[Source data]

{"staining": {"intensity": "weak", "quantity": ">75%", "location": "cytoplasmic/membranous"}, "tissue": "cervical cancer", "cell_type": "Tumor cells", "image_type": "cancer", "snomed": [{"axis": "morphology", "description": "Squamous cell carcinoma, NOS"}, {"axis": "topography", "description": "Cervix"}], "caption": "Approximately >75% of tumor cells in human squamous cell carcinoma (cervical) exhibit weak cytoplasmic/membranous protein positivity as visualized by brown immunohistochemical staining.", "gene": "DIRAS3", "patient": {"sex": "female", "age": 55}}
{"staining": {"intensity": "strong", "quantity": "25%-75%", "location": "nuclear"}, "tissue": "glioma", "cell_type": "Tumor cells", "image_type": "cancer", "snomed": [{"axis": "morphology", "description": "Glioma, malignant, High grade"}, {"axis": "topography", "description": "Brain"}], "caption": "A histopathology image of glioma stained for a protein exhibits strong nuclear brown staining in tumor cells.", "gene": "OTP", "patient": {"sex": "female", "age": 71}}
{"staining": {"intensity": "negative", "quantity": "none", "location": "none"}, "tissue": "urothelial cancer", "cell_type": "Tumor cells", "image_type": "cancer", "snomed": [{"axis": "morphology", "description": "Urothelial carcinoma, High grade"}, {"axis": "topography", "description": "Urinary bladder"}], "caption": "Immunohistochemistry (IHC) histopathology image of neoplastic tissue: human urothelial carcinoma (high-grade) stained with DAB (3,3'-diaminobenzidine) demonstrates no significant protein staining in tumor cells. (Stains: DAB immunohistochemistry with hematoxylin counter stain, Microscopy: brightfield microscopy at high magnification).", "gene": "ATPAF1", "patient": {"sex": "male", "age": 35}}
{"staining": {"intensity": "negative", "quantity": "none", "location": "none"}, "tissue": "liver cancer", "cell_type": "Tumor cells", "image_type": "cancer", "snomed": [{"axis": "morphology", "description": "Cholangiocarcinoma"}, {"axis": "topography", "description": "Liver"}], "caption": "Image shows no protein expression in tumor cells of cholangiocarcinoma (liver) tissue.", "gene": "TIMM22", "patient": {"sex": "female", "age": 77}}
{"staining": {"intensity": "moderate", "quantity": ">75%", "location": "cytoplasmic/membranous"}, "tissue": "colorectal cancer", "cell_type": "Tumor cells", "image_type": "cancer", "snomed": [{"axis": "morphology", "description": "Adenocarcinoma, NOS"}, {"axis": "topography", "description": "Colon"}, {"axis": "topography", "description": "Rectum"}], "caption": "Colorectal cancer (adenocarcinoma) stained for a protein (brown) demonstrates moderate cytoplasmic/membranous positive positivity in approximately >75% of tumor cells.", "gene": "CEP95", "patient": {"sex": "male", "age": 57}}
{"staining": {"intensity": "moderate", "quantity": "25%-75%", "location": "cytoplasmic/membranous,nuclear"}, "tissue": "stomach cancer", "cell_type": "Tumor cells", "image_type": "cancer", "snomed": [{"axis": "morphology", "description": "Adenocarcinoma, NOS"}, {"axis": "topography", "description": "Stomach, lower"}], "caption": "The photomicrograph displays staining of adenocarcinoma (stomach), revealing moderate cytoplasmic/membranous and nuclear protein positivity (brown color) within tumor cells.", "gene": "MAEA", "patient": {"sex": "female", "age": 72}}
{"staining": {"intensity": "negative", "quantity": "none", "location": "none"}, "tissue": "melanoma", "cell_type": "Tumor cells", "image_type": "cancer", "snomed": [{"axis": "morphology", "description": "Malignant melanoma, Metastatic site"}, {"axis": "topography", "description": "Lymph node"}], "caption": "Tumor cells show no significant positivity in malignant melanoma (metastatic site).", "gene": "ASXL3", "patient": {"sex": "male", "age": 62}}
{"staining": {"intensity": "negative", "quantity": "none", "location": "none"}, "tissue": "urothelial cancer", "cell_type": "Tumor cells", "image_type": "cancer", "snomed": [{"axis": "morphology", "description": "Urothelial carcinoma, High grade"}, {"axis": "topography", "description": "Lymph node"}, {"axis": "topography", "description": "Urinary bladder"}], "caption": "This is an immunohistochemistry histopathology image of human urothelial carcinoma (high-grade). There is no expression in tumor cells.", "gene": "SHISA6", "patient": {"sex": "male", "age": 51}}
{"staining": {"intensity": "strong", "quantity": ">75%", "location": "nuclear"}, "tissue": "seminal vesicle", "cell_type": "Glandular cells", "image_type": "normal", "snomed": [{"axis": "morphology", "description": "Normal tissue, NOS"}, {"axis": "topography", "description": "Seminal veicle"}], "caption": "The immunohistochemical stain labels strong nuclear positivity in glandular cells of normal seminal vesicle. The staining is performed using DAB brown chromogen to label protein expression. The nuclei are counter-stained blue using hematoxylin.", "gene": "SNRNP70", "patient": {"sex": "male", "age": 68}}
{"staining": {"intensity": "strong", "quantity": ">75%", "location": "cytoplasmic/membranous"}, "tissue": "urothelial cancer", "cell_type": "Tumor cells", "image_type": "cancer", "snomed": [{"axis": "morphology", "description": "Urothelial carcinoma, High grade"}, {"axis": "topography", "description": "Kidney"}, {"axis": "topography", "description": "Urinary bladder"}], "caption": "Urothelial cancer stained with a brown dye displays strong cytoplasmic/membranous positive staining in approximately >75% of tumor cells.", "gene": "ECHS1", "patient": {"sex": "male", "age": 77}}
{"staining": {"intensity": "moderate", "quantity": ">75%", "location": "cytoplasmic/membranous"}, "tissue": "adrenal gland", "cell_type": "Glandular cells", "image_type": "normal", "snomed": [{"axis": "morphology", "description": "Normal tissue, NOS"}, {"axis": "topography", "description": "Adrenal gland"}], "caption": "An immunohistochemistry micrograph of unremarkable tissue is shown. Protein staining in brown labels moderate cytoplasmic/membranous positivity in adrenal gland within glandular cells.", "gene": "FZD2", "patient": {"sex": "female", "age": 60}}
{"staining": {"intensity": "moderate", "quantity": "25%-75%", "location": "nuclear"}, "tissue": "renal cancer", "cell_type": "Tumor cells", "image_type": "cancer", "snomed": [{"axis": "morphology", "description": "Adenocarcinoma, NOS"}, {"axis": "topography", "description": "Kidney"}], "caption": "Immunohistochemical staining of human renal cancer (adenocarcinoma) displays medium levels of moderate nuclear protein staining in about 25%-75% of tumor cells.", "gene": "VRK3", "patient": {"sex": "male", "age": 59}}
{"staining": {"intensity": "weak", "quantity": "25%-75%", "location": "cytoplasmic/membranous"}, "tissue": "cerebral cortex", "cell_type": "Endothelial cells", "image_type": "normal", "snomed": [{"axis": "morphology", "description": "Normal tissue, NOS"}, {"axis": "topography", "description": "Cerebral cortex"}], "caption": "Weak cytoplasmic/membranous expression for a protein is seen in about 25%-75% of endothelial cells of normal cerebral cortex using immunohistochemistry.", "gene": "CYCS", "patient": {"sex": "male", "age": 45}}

Your task: An exact copy of all the entries above is what is needed.

Task output:
{"staining": {"intensity": "weak", "quantity": ">75%", "location": "cytoplasmic/membranous"}, "tissue": "cervical cancer", "cell_type": "Tumor cells", "image_type": "cancer", "snomed": [{"axis": "morphology", "description": "Squamous cell carcinoma, NOS"}, {"axis": "topography", "description": "Cervix"}], "caption": "Approximately >75% of tumor cells in human squamous cell carcinoma (cervical) exhibit weak cytoplasmic/membranous protein positivity as visualized by brown immunohistochemical staining.", "gene": "DIRAS3", "patient": {"sex": "female", "age": 55}}
{"staining": {"intensity": "strong", "quantity": "25%-75%", "location": "nuclear"}, "tissue": "glioma", "cell_type": "Tumor cells", "image_type": "cancer", "snomed": [{"axis": "morphology", "description": "Glioma, malignant, High grade"}, {"axis": "topography", "description": "Brain"}], "caption": "A histopathology image of glioma stained for a protein exhibits strong nuclear brown staining in tumor cells.", "gene": "OTP", "patient": {"sex": "female", "age": 71}}
{"staining": {"intensity": "negative", "quantity": "none", "location": "none"}, "tissue": "urothelial cancer", "cell_type": "Tumor cells", "image_type": "cancer", "snomed": [{"axis": "morphology", "description": "Urothelial carcinoma, High grade"}, {"axis": "topography", "description": "Urinary bladder"}], "caption": "Immunohistochemistry (IHC) histopathology image of neoplastic tissue: human urothelial carcinoma (high-grade) stained with DAB (3,3'-diaminobenzidine) demonstrates no significant protein staining in tumor cells. (Stains: DAB immunohistochemistry with hematoxylin counter stain, Microscopy: brightfield microscopy at high magnification).", "gene": "ATPAF1", "patient": {"sex": "male", "age": 35}}
{"staining": {"intensity": "negative", "quantity": "none", "location": "none"}, "tissue": "liver cancer", "cell_type": "Tumor cells", "image_type": "cancer", "snomed": [{"axis": "morphology", "description": "Cholangiocarcinoma"}, {"axis": "topography", "description": "Liver"}], "caption": "Image shows no protein expression in tumor cells of cholangiocarcinoma (liver) tissue.", "gene": "TIMM22", "patient": {"sex": "female", "age": 77}}
{"staining": {"intensity": "moderate", "quantity": ">75%", "location": "cytoplasmic/membranous"}, "tissue": "colorectal cancer", "cell_type": "Tumor cells", "image_type": "cancer", "snomed": [{"axis": "morphology", "description": "Adenocarcinoma, NOS"}, {"axis": "topography", "description": "Colon"}, {"axis": "topography", "description": "Rectum"}], "caption": "Colorectal cancer (adenocarcinoma) stained for a protein (brown) demonstrates moderate cytoplasmic/membranous positive positivity in approximately >75% of tumor cells.", "gene": "CEP95", "patient": {"sex": "male", "age": 57}}
{"staining": {"intensity": "moderate", "quantity": "25%-75%", "location": "cytoplasmic/membranous,nuclear"}, "tissue": "stomach cancer", "cell_type": "Tumor cells", "image_type": "cancer", "snomed": [{"axis": "morphology", "description": "Adenocarcinoma, NOS"}, {"axis": "topography", "description": "Stomach, lower"}], "caption": "The photomicrograph displays staining of adenocarcinoma (stomach), revealing moderate cytoplasmic/membranous and nuclear protein positivity (brown color) within tumor cells.", "gene": "MAEA", "patient": {"sex": "female", "age": 72}}
{"staining": {"intensity": "negative", "quantity": "none", "location": "none"}, "tissue": "melanoma", "cell_type": "Tumor cells", "image_type": "cancer", "snomed": [{"axis": "morphology", "description": "Malignant melanoma, Metastatic site"}, {"axis": "topography", "description": "Lymph node"}], "caption": "Tumor cells show no significant positivity in malignant melanoma (metastatic site).", "gene": "ASXL3", "patient": {"sex": "male", "age": 62}}
{"staining": {"intensity": "negative", "quantity": "none", "location": "none"}, "tissue": "urothelial cancer", "cell_type": "Tumor cells", "image_type": "cancer", "snomed": [{"axis": "morphology", "description": "Urothelial carcinoma, High grade"}, {"axis": "topography", "description": "Lymph node"}, {"axis": "topography", "description": "Urinary bladder"}], "caption": "This is an immunohistochemistry histopathology image of human urothelial carcinoma (high-grade). There is no expression in tumor cells.", "gene": "SHISA6", "patient": {"sex": "male", "age": 51}}
{"staining": {"intensity": "strong", "quantity": ">75%", "location": "nuclear"}, "tissue": "seminal vesicle", "cell_type": "Glandular cells", "image_type": "normal", "snomed": [{"axis": "morphology", "description": "Normal tissue, NOS"}, {"axis": "topography", "description": "Seminal veicle"}], "caption": "The immunohistochemical stain labels strong nuclear positivity in glandular cells of normal seminal vesicle. The staining is performed using DAB brown chromogen to label protein expression. The nuclei are counter-stained blue using hematoxylin.", "gene": "SNRNP70", "patient": {"sex": "male", "age": 68}}
{"staining": {"intensity": "strong", "quantity": ">75%", "location": "cytoplasmic/membranous"}, "tissue": "urothelial cancer", "cell_type": "Tumor cells", "image_type": "cancer", "snomed": [{"axis": "morphology", "description": "Urothelial carcinoma, High grade"}, {"axis": "topography", "description": "Kidney"}, {"axis": "topography", "description": "Urinary bladder"}], "caption": "Urothelial cancer stained with a brown dye displays strong cytoplasmic/membranous positive staining in approximately >75% of tumor cells.", "gene": "ECHS1", "patient": {"sex": "male", "age": 77}}
{"staining": {"intensity": "moderate", "quantity": ">75%", "location": "cytoplasmic/membranous"}, "tissue": "adrenal gland", "cell_type": "Glandular cells", "image_type": "normal", "snomed": [{"axis": "morphology", "description": "Normal tissue, NOS"}, {"axis": "topography", "description": "Adrenal gland"}], "caption": "An immunohistochemistry micrograph of unremarkable tissue is shown. Protein staining in brown labels moderate cytoplasmic/membranous positivity in adrenal gland within glandular cells.", "gene": "FZD2", "patient": {"sex": "female", "age": 60}}
{"staining": {"intensity": "moderate", "quantity": "25%-75%", "location": "nuclear"}, "tissue": "renal cancer", "cell_type": "Tumor cells", "image_type": "cancer", "snomed": [{"axis": "morphology", "description": "Adenocarcinoma, NOS"}, {"axis": "topography", "description": "Kidney"}], "caption": "Immunohistochemical staining of human renal cancer (adenocarcinoma) displays medium levels of moderate nuclear protein staining in about 25%-75% of tumor cells.", "gene": "VRK3", "patient": {"sex": "male", "age": 59}}
{"staining": {"intensity": "weak", "quantity": "25%-75%", "location": "cytoplasmic/membranous"}, "tissue": "cerebral cortex", "cell_type": "Endothelial cells", "image_type": "normal", "snomed": [{"axis": "morphology", "description": "Normal tissue, NOS"}, {"axis": "topography", "description": "Cerebral cortex"}], "caption": "Weak cytoplasmic/membranous expression for a protein is seen in about 25%-75% of endothelial cells of normal cerebral cortex using immunohistochemistry.", "gene": "CYCS", "patient": {"sex": "male", "age": 45}}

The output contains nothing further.